Mark Needham

Thoughts on Software Development

Neo4j: Modelling hyper edges in a property graph

with 4 comments

At the Graph Database meet up in Antwerp last week we discussed how you would model a hyper edge in a property graph like Neo4j and I realised that I’d done this in my football graph without realising.

A hyper edge is defined as follows:

A hyperedge is a connection between two or more vertices, or nodes, of a hypergraph. A hypergraph is a graph in which generalized edges (called hyperedges) may connect more than two nodes with discrete properties.

In Neo4j an edge (or relationship) can only be between itself or another node, there’s no way of creating a relationship between more than 2 nodes.

I had problems when trying to model the relationship between a player and a football match because I wanted to say that a player participated in a match and represented a specific team in that match.

I started out with the following model:

2013 10 22 22 47 13

Unfortunately creating a direct relationship from the player to the match means that there’s no way to work out which team they played for.

This information is useful because sometimes players transfer teams in the middle of a season and we want to analyse how they performed for each team.

In a property graph we need to introduce an extra node which links the match, player and team together:

2013 10 22 22 54 25

Although we are forced to adopt this design it actually helps us realise an extra entity in our domain which wasn’t visible before – a player’s performance in a match.

If we want to capture information about a players’ performance in a match we can store it on this node.

We can also easily aggregate players stats by following the played relationship without needing to worry about the matches they played in.

The Neo4j manual has a few more examples of domain models containing hyper edges which are worth having a look at if you want to learn more.

Be Sociable, Share!

Written by Mark Needham

October 22nd, 2013 at 10:02 pm

Posted in neo4j

Tagged with

  • Patrick Durusau

    Err, but the definition of a hyperedge is not a series of connections between nodes. From Wikipedia: “In mathematics, a hypergraph is a generalization of a graph in which an edge can connect any number of vertices.” (http://en.wikipedia.org/wiki/Hyperedge)

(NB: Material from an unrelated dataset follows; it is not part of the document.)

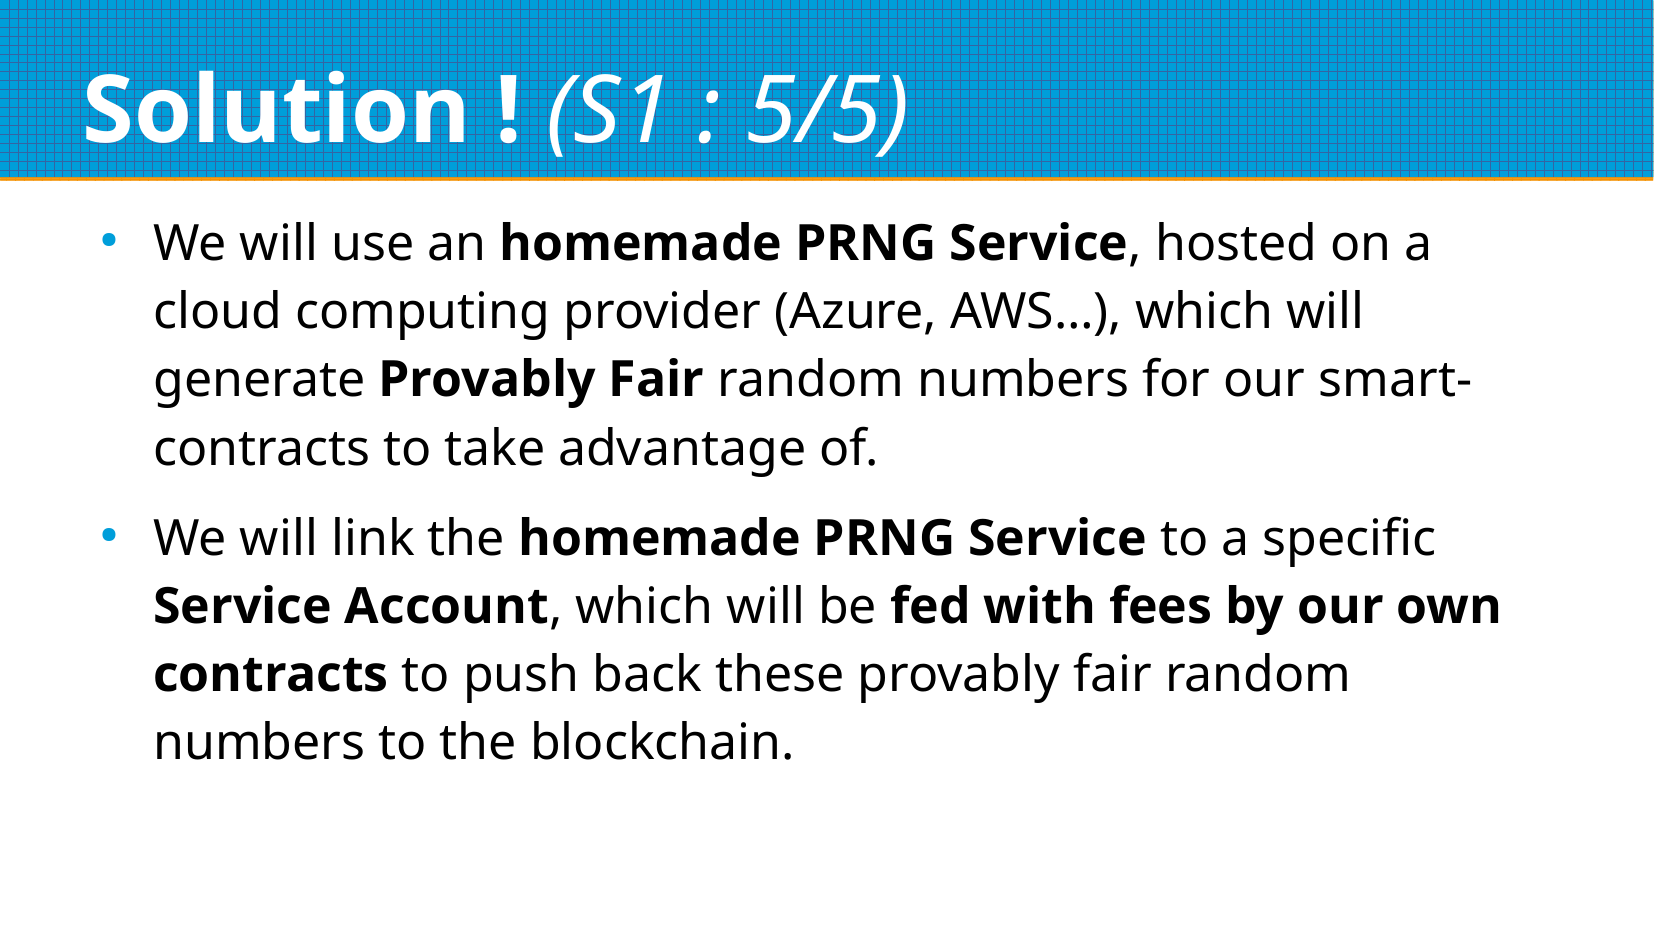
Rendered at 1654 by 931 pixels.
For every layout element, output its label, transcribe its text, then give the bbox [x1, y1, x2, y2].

    That is, one edge that contains an arbitrary number of nodes is a hyperedge.

    The Neo4j manual, elides the difference between a hyperedge and their simulation of a hyperedge saying: “The association of a User, a Group and a Role can be referred to as a HyperEdge. However, it can be easily modeled in a property graph as a node that captures this n-ary relationship, as depicted below in the U1G2R1 node.”

    Unless it is one edge with an arbitrary number of nodes, it’s not a hyperedge.

    For some purposes it may be sufficient to use the property graph modeling suggested but that doesn’t make it a hyperedge.

    Thanks for all the great graph posts!

    Patrick

  • http://www.markhneedham.com/blog Mark Needham

    Hi @patrickdurusau:disqus,

    Yes you are right…what I meant is that if you need a hyper edge in your model then this can be simulated by introducing an extra node as in my football example.

    Thanks for pointing this out and I’m glad you’re enjoying the graph posts!

    Mark

  • Pingback: Neo4j: Value in relationships, but value in nodes too! at Mark Needham

  • http://polycademy.com/ Roger Qiu

    What would it take to make Neo4j support hyperedges natively?